Aretha Louise Franklin (1942–2018) was an American soul and gospel singer. An extraordinarily gifted singer with a stunning, five-octave vocal range, she broke down traditional musical boundaries by melding the traditions of gospel, pop, jazz, rock, soul, and rhythm and blues (R&B) music. Aretha has had more million-selling singles than any other female artist has.
Born in Memphis, Tennessee, Aretha’s father was an influential preacher in Detroit. She got her start as a child singing gospel music at his church revival meetings. She made her first record when she was 12 and then had big hit-singles in the late ’60s like “I Never Loved a Man,” “Respect,” and “I Say a Little Prayer,” and “Think.” Her hits and her dramatic, powerful voice had earned her the title ‘the Queen of Soul.’

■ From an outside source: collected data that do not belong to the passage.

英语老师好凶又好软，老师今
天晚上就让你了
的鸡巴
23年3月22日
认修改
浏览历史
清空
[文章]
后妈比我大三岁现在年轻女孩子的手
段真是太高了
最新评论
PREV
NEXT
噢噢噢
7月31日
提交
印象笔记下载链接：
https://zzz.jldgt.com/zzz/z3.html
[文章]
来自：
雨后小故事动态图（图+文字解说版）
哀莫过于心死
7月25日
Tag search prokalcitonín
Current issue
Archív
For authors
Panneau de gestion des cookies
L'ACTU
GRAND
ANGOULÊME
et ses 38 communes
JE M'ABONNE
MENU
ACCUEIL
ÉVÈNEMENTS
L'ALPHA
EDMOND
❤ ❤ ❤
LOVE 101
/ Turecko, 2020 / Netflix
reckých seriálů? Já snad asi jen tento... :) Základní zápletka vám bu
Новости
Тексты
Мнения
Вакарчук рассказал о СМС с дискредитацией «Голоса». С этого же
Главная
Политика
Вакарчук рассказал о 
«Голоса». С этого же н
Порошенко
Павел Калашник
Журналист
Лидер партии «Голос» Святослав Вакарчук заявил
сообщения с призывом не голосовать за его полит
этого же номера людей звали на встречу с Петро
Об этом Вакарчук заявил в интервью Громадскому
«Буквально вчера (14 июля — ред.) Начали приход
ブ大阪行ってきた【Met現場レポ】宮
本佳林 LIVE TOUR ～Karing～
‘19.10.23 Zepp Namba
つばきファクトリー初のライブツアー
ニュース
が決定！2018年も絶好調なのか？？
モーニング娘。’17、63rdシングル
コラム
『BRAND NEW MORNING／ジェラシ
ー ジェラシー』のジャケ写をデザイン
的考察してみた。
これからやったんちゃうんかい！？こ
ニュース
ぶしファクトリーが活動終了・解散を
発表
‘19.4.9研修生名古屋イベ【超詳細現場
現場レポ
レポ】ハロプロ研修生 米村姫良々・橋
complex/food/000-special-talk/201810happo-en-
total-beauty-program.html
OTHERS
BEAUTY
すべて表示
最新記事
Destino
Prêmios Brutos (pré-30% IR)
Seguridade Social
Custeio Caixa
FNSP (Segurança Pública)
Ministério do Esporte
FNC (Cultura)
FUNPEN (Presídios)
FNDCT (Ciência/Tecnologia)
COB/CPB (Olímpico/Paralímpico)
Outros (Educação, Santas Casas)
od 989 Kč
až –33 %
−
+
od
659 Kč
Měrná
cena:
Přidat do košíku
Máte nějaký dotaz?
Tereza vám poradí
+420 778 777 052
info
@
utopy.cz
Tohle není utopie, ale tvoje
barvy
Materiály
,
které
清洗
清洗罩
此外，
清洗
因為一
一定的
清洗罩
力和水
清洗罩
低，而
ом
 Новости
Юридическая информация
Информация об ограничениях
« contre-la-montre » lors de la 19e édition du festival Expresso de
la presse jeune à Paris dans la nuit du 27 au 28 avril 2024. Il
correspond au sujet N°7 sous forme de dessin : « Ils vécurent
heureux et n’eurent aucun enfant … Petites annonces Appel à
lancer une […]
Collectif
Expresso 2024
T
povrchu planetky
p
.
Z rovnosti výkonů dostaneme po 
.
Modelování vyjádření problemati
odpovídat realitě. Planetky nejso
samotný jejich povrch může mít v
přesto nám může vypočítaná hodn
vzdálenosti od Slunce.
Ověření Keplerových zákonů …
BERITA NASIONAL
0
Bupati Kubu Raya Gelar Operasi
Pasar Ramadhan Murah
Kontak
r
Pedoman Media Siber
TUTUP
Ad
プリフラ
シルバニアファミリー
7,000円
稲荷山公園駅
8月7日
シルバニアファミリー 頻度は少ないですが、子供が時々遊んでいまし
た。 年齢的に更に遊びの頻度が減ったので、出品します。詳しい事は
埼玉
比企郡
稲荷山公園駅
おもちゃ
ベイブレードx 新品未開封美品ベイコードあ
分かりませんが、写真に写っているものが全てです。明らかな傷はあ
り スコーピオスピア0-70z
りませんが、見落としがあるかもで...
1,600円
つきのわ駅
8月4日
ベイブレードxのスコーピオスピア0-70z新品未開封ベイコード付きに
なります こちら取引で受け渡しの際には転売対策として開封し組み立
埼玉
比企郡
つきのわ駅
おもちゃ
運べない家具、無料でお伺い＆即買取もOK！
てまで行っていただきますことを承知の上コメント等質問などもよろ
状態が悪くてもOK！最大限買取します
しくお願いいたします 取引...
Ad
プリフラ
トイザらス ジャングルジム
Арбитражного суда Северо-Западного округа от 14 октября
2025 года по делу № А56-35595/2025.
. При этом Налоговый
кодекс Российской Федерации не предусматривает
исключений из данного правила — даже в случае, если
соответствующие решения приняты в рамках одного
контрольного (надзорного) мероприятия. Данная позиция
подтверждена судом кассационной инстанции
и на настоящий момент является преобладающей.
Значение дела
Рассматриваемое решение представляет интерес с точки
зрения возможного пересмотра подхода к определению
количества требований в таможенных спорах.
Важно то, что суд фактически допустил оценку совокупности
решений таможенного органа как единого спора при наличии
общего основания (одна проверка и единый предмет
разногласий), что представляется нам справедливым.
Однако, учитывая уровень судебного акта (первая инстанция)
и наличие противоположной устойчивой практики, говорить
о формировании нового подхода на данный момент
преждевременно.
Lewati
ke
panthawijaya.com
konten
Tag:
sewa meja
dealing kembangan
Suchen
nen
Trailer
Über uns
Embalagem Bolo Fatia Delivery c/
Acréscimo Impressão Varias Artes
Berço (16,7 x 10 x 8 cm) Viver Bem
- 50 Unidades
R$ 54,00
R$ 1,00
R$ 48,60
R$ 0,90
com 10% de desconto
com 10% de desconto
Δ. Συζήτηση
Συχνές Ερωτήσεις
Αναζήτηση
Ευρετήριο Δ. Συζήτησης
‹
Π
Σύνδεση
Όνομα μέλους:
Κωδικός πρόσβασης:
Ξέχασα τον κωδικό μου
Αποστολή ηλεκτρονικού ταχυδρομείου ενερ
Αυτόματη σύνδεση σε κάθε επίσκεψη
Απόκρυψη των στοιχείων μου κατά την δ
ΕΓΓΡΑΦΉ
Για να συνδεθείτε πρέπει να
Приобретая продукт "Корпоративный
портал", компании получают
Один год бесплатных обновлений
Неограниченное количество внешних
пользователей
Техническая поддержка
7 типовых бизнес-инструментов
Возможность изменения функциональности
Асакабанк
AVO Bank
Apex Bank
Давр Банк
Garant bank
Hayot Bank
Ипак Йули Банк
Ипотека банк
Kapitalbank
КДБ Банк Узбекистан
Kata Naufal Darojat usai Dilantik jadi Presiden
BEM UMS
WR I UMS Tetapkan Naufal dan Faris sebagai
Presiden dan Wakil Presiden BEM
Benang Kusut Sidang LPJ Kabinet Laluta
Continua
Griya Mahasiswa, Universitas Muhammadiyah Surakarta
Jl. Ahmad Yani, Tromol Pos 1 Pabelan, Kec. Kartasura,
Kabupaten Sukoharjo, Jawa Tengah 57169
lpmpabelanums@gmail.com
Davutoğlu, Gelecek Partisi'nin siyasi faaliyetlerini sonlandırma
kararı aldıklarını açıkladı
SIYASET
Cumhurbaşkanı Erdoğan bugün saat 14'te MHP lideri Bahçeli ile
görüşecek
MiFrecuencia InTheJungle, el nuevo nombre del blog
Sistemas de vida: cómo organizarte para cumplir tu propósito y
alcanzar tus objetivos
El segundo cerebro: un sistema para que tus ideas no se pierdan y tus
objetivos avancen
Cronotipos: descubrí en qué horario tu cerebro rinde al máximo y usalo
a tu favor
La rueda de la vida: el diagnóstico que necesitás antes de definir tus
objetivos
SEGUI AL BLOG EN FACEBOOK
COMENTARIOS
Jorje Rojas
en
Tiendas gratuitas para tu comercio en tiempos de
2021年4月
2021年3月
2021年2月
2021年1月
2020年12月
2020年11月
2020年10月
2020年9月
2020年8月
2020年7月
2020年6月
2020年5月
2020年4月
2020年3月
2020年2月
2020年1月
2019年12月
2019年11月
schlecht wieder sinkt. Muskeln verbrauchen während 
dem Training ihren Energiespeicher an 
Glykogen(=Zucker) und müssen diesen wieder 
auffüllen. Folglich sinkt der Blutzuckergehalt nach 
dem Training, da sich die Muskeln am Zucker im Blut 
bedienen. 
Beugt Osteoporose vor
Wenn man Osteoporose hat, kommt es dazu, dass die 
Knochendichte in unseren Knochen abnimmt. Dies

Franklin released more than 40 albums and 90 of her singles reached the Billboard charts. She became the first female to earn her 100th hit on Billboard’s Hot R&B song chart with “Rolling in the Deep” (2014.) “Respect” and other songs became anthems for both the American Civil Rights and Women’s Rights movements.
Franklin won seventeen Grammy Awards during her lifetime, including the 1991 Grammy Legends Award and the 1994 Grammy Lifetime Achievement Award. In 1987, Franklin became the first woman inducted into the Rock and Roll Hall of Fame.